DATA FOR THIS EXERCISE: Begin
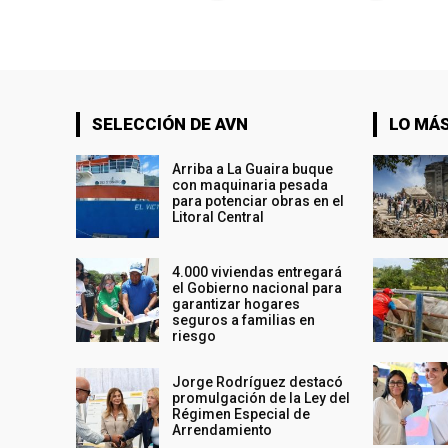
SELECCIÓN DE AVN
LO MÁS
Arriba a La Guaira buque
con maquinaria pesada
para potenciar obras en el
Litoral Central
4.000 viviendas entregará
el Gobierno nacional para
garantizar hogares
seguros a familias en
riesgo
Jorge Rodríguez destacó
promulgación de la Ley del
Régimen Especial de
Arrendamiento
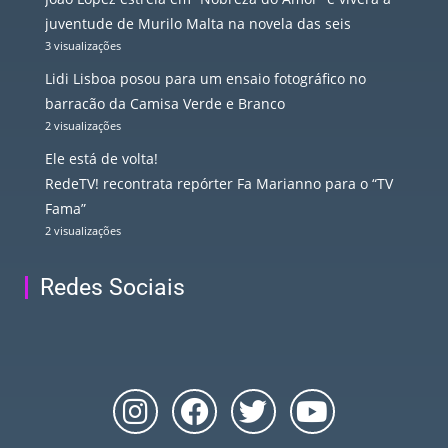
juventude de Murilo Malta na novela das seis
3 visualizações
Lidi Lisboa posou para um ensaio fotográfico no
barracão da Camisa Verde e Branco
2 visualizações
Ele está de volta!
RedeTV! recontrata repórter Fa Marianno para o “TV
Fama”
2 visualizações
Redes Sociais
DATA FOR THIS EXERCISE: End
DATA FOR THIS EXERCISE: Begin
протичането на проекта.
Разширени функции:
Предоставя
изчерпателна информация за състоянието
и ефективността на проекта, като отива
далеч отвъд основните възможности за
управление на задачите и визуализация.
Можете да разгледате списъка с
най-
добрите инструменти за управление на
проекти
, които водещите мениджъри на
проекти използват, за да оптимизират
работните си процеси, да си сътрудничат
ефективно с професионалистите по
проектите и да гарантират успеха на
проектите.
DATA FOR THIS EXERCISE: End
Skip every picture, and restate word for word only the lines above from the line containing "Régimen Especial de" to the line containing "Redes Sociais", both of them included.

Régimen Especial de
Arrendamiento
juventude de Murilo Malta na novela das seis
3 visualizações
Lidi Lisboa posou para um ensaio fotográfico no
barracão da Camisa Verde e Branco
2 visualizações
Ele está de volta!
RedeTV! recontrata repórter Fa Marianno para o “TV
Fama”
2 visualizações
Redes Sociais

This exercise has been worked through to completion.